Task goal ▸ Please reproduce the rows below word for word.

Chart understanding data
—————

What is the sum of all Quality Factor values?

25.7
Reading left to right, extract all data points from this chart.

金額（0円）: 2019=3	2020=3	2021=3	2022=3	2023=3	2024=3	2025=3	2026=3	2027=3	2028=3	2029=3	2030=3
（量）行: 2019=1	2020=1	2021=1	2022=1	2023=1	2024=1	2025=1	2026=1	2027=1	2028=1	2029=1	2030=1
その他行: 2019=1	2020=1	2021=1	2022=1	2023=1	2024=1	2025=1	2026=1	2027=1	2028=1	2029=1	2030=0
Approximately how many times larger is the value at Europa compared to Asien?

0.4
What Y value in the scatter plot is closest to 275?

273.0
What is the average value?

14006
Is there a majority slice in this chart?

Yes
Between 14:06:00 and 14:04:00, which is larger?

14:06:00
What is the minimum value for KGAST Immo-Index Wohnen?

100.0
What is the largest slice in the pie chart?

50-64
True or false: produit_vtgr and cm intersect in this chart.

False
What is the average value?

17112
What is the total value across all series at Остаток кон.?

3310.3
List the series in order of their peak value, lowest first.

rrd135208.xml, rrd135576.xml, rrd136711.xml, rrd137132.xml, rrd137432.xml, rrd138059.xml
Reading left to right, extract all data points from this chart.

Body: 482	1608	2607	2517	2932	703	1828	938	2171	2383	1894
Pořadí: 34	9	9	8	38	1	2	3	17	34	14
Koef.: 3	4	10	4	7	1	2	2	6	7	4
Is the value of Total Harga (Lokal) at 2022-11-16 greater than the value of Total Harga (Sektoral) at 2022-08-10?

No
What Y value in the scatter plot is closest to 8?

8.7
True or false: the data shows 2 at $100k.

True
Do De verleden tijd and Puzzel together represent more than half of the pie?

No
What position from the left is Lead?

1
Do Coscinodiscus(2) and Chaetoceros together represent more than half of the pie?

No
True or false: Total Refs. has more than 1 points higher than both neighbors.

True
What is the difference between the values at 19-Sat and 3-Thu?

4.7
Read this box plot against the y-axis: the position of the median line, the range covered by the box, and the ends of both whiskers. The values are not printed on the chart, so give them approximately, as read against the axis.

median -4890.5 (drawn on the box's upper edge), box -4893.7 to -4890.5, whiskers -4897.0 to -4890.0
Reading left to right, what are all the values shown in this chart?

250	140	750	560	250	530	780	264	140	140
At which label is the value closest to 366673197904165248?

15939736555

—————

Response area ▸
What is the sum of all Quality Factor values?

25.7
Reading left to right, extract all data points from this chart.

金額（0円）: 2019=3	2020=3	2021=3	2022=3	2023=3	2024=3	2025=3	2026=3	2027=3	2028=3	2029=3	2030=3
（量）行: 2019=1	2020=1	2021=1	2022=1	2023=1	2024=1	2025=1	2026=1	2027=1	2028=1	2029=1	2030=1
その他行: 2019=1	2020=1	2021=1	2022=1	2023=1	2024=1	2025=1	2026=1	2027=1	2028=1	2029=1	2030=0
Approximately how many times larger is the value at Europa compared to Asien?

0.4
What Y value in the scatter plot is closest to 275?

273.0
What is the average value?

14006
Is there a majority slice in this chart?

Yes
Between 14:06:00 and 14:04:00, which is larger?

14:06:00
What is the minimum value for KGAST Immo-Index Wohnen?

100.0
What is the largest slice in the pie chart?

50-64
True or false: produit_vtgr and cm intersect in this chart.

False
What is the average value?

17112
What is the total value across all series at Остаток кон.?

3310.3
List the series in order of their peak value, lowest first.

rrd135208.xml, rrd135576.xml, rrd136711.xml, rrd137132.xml, rrd137432.xml, rrd138059.xml
Reading left to right, extract all data points from this chart.

Body: 482	1608	2607	2517	2932	703	1828	938	2171	2383	1894
Pořadí: 34	9	9	8	38	1	2	3	17	34	14
Koef.: 3	4	10	4	7	1	2	2	6	7	4
Is the value of Total Harga (Lokal) at 2022-11-16 greater than the value of Total Harga (Sektoral) at 2022-08-10?

No
What Y value in the scatter plot is closest to 8?

8.7
True or false: the data shows 2 at $100k.

True
Do De verleden tijd and Puzzel together represent more than half of the pie?

No
What position from the left is Lead?

1
Do Coscinodiscus(2) and Chaetoceros together represent more than half of the pie?

No
True or false: Total Refs. has more than 1 points higher than both neighbors.

True
What is the difference between the values at 19-Sat and 3-Thu?

4.7
Read this box plot against the y-axis: the position of the median line, the range covered by the box, and the ends of both whiskers. The values are not printed on the chart, so give them approximately, as read against the axis.

median -4890.5 (drawn on the box's upper edge), box -4893.7 to -4890.5, whiskers -4897.0 to -4890.0
Reading left to right, what are all the values shown in this chart?

250	140	750	560	250	530	780	264	140	140
At which label is the value closest to 366673197904165248?

15939736555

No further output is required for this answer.